• ERISA Plan’s Limitation Period Is Enforceable, Says U.S. Supreme Court
  • January 7, 2014
  • Law Firm: Holland Hart LLP - Denver Office
  • The U.S. Supreme Court recently issued a decision that provides some welcome guidance to insurers and employers sponsoring ERISA employee benefit plans. The Court upheld a three-year limitations period in a long term disability plan. The terms of the plan required participants to file a lawsuit to recover benefits within three years after "proof of loss." Heimeshoff v. Hartford Life & Accident Ins. Co., No. 12-729, 571 U.S. --- (Dec. 16, 2013). The Court ruled that because ERISA itself does not specify a limitations period, the plan's three year deadline was reasonable and therefore enforceable.

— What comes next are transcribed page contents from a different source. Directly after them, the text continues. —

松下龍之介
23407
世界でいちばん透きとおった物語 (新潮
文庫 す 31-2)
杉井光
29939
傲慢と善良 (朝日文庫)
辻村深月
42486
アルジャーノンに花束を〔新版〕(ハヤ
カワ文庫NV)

    Benefit Plan Participant Filed Lawsuit After Benefits Were Denied

    Julie Heimeshoff, a senior public relations manager for Wal-Mart Stores, was a participant in a long term disability plan administered by Hartford Life & Accident Insurance Company (Hartford). In 2005, she filed a claim for disability benefits following a diagnosis of lupus and fibromyalgia. On her claim form, her rheumatologist listed her symptoms as extreme fatigue, significant pain and difficulty in concentration. Hartford denied her claim after her rheumatologist failed to respond to its requests for more information. In 2006, Heimeshoff provided Hartford with an evaluation from another physician who also determined that she was disabled. Hartford retained a physician to review Heimeshoff's records who concluded that she was able to perform the activities of her sedentary job. Hartford again denied her disability claim.

    After granting Heimeshoff an extension to the appeal deadline to provide additional evidence and retaining two additional physicians to review her claim, Hartford issued its final denial of benefits on November 26, 2007. On November 18, 2010, Heimeshoff filed suit in district court seeking review of her denied claim under ERISA's judicial review provision, known as ERISA Section 502. Hartford and Wal-Mart asked the court to dismiss her suit because she did not file the case within the limitations period provided for in the plan, namely within three years after the time that written proof of loss is required to be furnished to Hartford. The district court agreed that the lawsuit was untimely and dismissed her case. On appeal, the Second Circuit affirmed. The U.S. Supreme Court agreed to hear the case in order to resolve a split among the Courts of Appeal on the enforceability of an ERISA plan's contractual limitations period.

    ERISA Contractual Limitations Provisions Should Be Enforced As Written

    The long-term disability plan at issue stated that legal action against Hartford could not be taken more than three years after the time that written proof of loss is required to be furnished according to the terms of the policy. Written proof of loss is necessarily due before Hartford and the participant complete the internal review process and before a plan participant is notified of a final denial of benefits which is necessary before filing a lawsuit in court. The result of this contractual limitations period is that a participant has less than three years to file a lawsuit in court after learning that their benefit claim has been finally denied.

    In reviewing whether to enforce this limitations period, the Supreme Court relied on well-established precedent which states that in the absence of a limitations period provided by a controlling statute, a provision in a contract may validly limit the time for parties to bring an action on such contract to a period less than that prescribed in the general statute of limitations as long as the shorter period is reasonable. The Court noted that ERISA does not specify a statute of limitations. Consequently, the Court ruled that a participant and a plan may agree by contract to a particular limitations period as long as it is reasonable.

    Heimeshoff argued that the contractual limitations period at issue was not reasonable because it began to run before a claimant could exhaust the internal review process which is required before seeking judicial review. The Court unanimously disagreed, concluding that the three-year limitations period from the date that proof of loss is due was not unreasonably short and therefore, was enforceable. Although Hartford's administrative review process took longer than usual, Heimeshoff still had approximately one year to file suit before the limitations period was up. Because Heimeshoff filed her lawsuit more than three years after her proof of loss was due, as required contractually by the plan, her complaint was time barred. Therefore, the Court upheld the dismissal of Heimeshoff's suit.

    Significance for Employee Benefit Plans

    The Court's decision is welcome news for insurers and employers who want efficient resolution of ERISA claims disputes. Plan documentation should be reviewed, and where appropriate, language should be added or clarified to provide a reasonable limit on the time a participant has to bring a lawsuit to challenge a denied claim for benefits.